В пять часов вечера Ольга вышла из медпункта. Солнце уже склонилось к западу, зацепило краем горизонт, позолотило край тучи, которая будто преследовала его, но так и не догнала, и поэтому решила отхватить от него хотя бы кусочек золота. От этого противоположный край тучи выглядел еще темнее и даже зловеще. Они отражались в серой воде реки, совершенно неподвижной и, казалось, безжизненной. Желтые камыши слегка оживляли пейзаж, светлой каймой обрамляя берега. Старая ива на берегу, та самая, которая была свидетельницей ее любви, стояла абсолютно голой, свесив свои длинные гибкие ветви до самой земли, словно оплакивая ушедшее лето, усыпая землю вокруг ветками, ставшими тяжелыми. Ольга знала: каждая из этих веточек готова стать деревом. Еще школьницей она попробовала убедиться в этом: воткнула сброшенную ветку в землю почти у самой воды, и та принялась. Теперь рядом со старым деревом поднимается молодая ива.

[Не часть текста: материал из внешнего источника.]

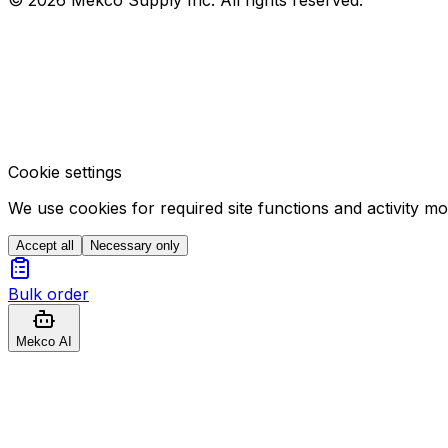
Cookie settings
We use cookies for required site functions and activity m
Accept all
Necessary only
Bulk order
Mekco AI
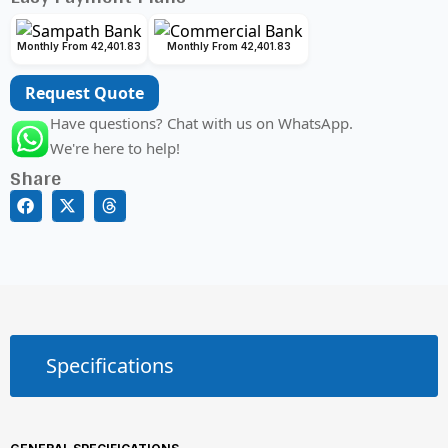
Monthly From 42,401.83
Monthly From 42,401.83
Request Quote
Have questions? Chat with us on WhatsApp.
We're here to help!
Share
Specifications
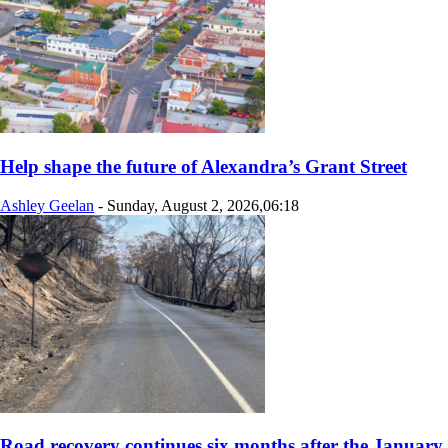
Help shape the future of Alexandra’s Grant Street
Ashley Geelan
-
Sunday, August 2, 2026,06:18
Road recovery continues six months after the January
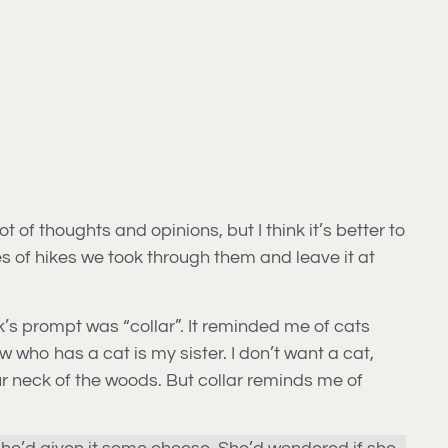
 of thoughts and opinions, but I think it’s better to
es of hikes we took through them and leave it at
k’s prompt was “collar”. It reminded me of cats
 who has a cat is my sister. I don’t want a cat,
ur neck of the woods. But collar reminds me of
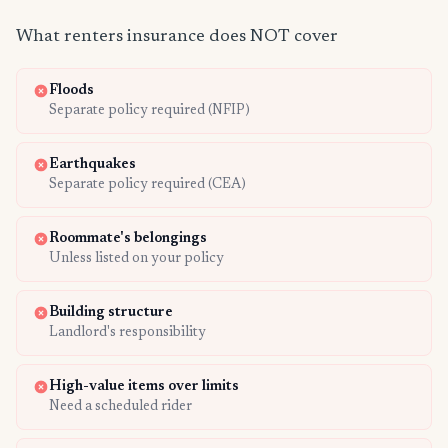
What renters insurance does NOT cover
Floods
Separate policy required (NFIP)
Earthquakes
Separate policy required (CEA)
Roommate's belongings
Unless listed on your policy
Building structure
Landlord's responsibility
High-value items over limits
Need a scheduled rider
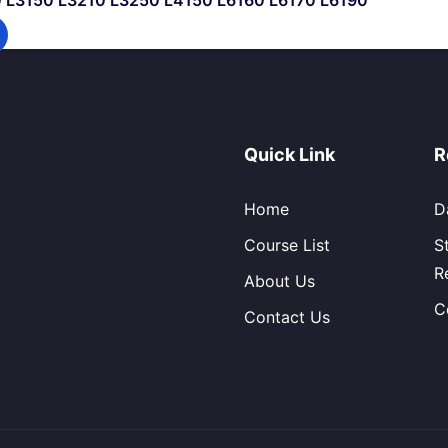
10 L3150 L3210 L3250 L4150 L6160 L6170 L6190
Quick Link
R
Home
D
Course List
S
R
About Us
C
Contact Us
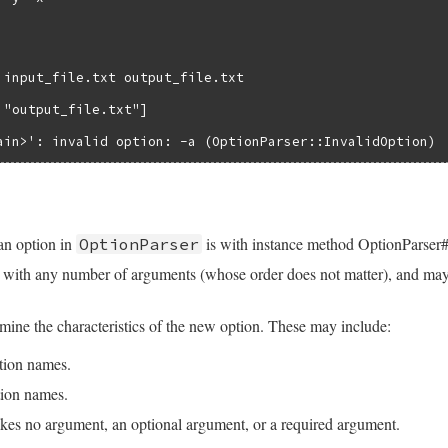
 input_file.txt output_file.txt

 "output_file.txt"]

ain>': invalid option: -a (OptionParser::InvalidOption)
n option in
is with instance method OptionParser
OptionParser
with any number of arguments (whose order does not matter), and may 
ine the characteristics of the new option. These may include:
tion names.
ion names.
kes no argument, an optional argument, or a required argument.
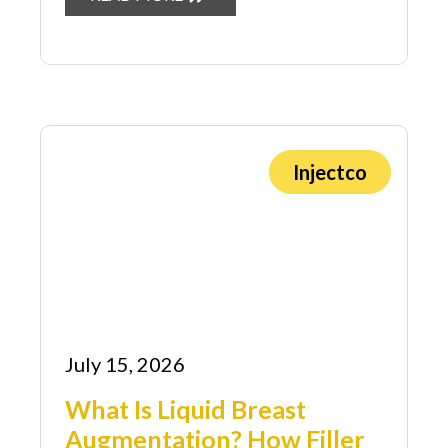
Injectco
July 15, 2026
What Is Liquid Breast
Augmentation? How Filler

Ольга прошла мимо речки, от которой тянуло холодом и сыростью. Она поежилась от неуютности, уткнула нос в мягкий шарфик и ускорила шаг.
Дома было тепло. Евдокия уже вернулась с работы – женщины теперь часто работали до обеда – натопила печку, приготовила ужин.
Ольга вошла в комнату и сразу увидела на столе письмо. Оно было от Виктора. Ольга не взяла его сразу. Она словно раздумывала – читать его или нет. Она знала, о чем оно: Виктор писал о работе, о службе и, конечно, о своей любви. Ольга отвечала ему, правда, не на каждое письмо, но старалась не обижать его невниманием. В своих письмах она описывала жизнь в селе, свою работу и ни слова не писала об отношении к нему. Отвечать на его чувства – значит обманывать его, а этого Ольга не хотела. Она считала, что Виктор не заслужил лжи. Написать, что не любит его, тоже не хотелось – ведь она уже сказала ему об этом, да он и не требовал признаний, даже не спрашивал у нее об этом. Ольга была благодарна ему за это, ведь она уже знала, как обидно и горько слышать слова о том, что тебя не любят...
- Мам, я завтра утром пойду в контору, нужно узнать, кем меня оформили в медпункте. А то сегодня тетка Зина спросила меня, а я и не знаю.
- А Зине все надо! Какое ей до этого дело?
- Все равно пойду, мне и самой интересно, - сказала Ольга.
Она взяла письмо и села с ним на диван. Евдокия осторожно спросила:
- Что пишет?
- Все как всегда, мама. Заканчивают уборку там и скоро поедут уже в часть. – Она углубилась в чтение письма. – Пишет, что много денег заработал, что приедет весной.
Евдокия помолчала, потом, вздохнув, сказала:
- Может, судьба твоя, дочка? Оля, ты бы не отталкивала его, гляди, что-нибудь и сложилось бы!
- Мама, я не хочу «что-нибудь», я хочу, чтоб любовь была.
Евдокия вдруг вспыхнула:
- Любовь? Где она, твоя любовь? Вон, на нос лезет!
Ольга промолчала. Она не обижалась на мать – знала, как та переживает за нее.